Exclusive: Witness recalls suspicious explosion before wildfire

Exclusive: Witness recalls suspicious explosion before wildfire
LAKE ISABELLA, Calif. (KBAK/KBFX) — Now that the Gulch Fire is mostly contained, the focus turns to the investigation to find out what started it all. In a story exclusive to Eyewitness News, our team talked Thursday to some Lake Isabella locals who say they heard something explode moments before flames erupted up the mountainside.

"It sounded like an explosion, not a car explosion, just like propane or something," said Lake Isabella resident Nick Magarett. He and his friends were enjoying a peaceful afternoon swimming at the lake when something suddenly interrupted their tranquility around 6:15 Tuesday evening.

"Within 30 seconds, 45 seconds, is when we started to notice all the smoke and everything coming up," said Magarett. He said the sound echoed through the valley but originated in an area near the French Gulch Bridge.

"Fires are pretty common up here, but you don't usually hear an explosion before it, that is kind of out of the ordinary," explained Magarett.

Lake Isabella is home to Magarett and friends, so when they saw smoke and flames, they knew exactly what to do.

"We called 911, and they sent people out, and we stayed here a little while longer and watched it," said Jeanette Montijo, friend of Magarett.

Montijo’ s sister, Jacquelyn, captured photographs of the Gulch Fire as it grew and began threatening the homes.

"It was just really close, you could feel the heat coming from the flames," said Esther Lopez, whose home is less than 100 feet from the fire line.

The Lopez home and several others were saved, but back near the French Gulch Bridge you can clearly see the ignition point of the fire. It's in that place where firefighters are focusing their investigation.

"They really go through that with a fine-tooth comb, they grid it, look at it under magnify glasses to see if there is something they can find in there," said Capt.

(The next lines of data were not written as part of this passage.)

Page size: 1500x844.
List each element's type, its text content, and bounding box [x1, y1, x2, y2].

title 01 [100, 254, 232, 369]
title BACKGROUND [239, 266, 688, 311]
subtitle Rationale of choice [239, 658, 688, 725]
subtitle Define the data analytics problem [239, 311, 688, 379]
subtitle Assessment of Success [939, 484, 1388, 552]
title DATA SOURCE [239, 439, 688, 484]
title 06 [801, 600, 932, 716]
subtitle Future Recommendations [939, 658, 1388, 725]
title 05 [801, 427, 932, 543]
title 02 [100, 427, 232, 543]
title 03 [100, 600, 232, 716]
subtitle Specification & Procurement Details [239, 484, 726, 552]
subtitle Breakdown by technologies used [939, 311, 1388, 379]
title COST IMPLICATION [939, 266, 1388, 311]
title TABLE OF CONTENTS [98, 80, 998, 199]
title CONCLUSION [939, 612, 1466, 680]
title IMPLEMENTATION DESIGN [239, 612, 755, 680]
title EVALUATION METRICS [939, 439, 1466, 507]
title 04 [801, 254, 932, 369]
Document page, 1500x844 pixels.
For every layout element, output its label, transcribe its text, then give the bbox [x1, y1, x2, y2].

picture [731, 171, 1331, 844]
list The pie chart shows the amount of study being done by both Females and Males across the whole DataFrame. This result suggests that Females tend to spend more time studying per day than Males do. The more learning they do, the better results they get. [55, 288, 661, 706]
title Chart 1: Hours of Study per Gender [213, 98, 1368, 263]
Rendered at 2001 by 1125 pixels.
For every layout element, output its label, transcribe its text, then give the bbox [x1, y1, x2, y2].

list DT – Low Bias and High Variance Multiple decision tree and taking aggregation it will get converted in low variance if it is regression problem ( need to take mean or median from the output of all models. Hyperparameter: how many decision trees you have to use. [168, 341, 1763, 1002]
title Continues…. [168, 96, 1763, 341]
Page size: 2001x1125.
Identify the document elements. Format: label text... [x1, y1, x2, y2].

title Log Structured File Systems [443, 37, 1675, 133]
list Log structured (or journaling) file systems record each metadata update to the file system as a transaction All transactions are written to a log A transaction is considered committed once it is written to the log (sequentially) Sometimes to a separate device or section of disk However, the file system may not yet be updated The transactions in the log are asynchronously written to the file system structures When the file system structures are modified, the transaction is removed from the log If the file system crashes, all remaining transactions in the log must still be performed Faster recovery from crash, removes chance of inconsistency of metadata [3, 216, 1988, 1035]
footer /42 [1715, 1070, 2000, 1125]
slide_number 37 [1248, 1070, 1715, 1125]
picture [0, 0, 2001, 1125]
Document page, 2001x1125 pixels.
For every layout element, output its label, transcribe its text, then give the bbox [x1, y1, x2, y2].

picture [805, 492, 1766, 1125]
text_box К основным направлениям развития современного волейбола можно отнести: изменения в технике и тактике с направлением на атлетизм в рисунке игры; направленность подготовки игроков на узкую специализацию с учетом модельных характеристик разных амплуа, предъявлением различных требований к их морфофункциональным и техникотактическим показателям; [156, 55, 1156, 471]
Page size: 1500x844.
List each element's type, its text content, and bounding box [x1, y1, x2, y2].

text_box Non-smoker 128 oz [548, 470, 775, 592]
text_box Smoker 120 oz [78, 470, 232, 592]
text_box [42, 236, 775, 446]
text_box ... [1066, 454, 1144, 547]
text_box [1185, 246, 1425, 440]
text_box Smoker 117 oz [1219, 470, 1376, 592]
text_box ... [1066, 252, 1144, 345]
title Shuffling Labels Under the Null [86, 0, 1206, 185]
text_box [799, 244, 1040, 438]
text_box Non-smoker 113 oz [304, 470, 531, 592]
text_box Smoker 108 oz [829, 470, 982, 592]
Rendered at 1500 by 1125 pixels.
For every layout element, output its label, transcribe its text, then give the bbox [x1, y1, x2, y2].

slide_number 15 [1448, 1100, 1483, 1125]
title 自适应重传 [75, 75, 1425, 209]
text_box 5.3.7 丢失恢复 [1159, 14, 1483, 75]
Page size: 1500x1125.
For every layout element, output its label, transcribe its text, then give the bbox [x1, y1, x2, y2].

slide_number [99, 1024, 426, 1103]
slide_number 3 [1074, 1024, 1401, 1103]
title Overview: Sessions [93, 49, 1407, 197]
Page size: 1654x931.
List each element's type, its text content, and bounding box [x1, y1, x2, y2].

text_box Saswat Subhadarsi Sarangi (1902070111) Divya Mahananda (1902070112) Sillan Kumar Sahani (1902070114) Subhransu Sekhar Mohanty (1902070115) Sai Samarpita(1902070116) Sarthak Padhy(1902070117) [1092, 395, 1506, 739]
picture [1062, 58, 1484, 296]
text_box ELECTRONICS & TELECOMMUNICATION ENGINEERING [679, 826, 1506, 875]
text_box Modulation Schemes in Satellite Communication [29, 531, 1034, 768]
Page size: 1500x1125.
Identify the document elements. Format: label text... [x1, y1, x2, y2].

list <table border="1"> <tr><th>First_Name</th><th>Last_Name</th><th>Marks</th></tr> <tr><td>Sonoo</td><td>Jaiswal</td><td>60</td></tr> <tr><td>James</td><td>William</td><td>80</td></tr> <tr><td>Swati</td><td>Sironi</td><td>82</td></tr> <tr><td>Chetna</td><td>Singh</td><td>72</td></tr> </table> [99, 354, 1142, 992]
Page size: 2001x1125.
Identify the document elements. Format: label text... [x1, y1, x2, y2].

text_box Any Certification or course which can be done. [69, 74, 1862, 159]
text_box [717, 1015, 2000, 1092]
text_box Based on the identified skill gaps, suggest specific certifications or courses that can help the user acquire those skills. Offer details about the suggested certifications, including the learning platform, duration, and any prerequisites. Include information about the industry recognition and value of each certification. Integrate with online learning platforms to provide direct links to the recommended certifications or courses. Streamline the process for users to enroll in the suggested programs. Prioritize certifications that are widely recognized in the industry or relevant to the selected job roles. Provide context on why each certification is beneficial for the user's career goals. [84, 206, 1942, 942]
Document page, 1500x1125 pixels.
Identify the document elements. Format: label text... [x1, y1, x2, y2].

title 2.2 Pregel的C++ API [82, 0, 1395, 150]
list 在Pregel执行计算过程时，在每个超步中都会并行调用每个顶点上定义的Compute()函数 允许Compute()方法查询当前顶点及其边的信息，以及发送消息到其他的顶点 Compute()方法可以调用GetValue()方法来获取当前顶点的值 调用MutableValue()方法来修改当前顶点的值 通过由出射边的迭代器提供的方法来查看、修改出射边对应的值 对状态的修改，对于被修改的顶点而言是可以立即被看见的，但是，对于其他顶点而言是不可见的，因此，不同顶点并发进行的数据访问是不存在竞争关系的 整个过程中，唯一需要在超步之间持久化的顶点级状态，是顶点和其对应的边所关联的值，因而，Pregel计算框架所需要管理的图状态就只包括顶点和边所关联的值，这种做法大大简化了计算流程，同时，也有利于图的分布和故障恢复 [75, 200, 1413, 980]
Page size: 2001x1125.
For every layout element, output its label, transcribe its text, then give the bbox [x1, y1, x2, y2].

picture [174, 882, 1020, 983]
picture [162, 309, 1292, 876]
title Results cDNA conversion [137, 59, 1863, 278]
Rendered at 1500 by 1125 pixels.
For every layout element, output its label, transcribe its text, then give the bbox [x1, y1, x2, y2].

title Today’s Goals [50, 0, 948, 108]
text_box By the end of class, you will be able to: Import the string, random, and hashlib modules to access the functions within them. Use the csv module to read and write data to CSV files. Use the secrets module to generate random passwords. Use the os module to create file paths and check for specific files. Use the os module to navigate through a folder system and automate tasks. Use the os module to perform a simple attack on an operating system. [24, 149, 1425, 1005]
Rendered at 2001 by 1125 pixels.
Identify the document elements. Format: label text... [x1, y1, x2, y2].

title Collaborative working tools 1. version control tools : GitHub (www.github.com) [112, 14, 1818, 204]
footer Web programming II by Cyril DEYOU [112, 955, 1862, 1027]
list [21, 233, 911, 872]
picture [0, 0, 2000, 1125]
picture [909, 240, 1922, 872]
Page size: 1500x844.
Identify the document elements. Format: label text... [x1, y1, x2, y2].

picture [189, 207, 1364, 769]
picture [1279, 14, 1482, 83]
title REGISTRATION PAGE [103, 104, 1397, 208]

Sean Collins of the Kern County Fire Department.

Magarett said he is convinced the sound he heard is directly connected to the cause of the fire and is worried about the dry fire season ahead.

"It sucks, for what we do have here, we try to keep it beautiful, it sucks when it burns down like that," he said. "We've always been told to watch for fires, and if you see a fire to report it immediately."

Magarett said he was not interviewed by fire officials about what he heard.

Investigators are now asking anyone who may have seen either people or vehicles in the area around that time to report it by calling 1-877-FIRE-TIP.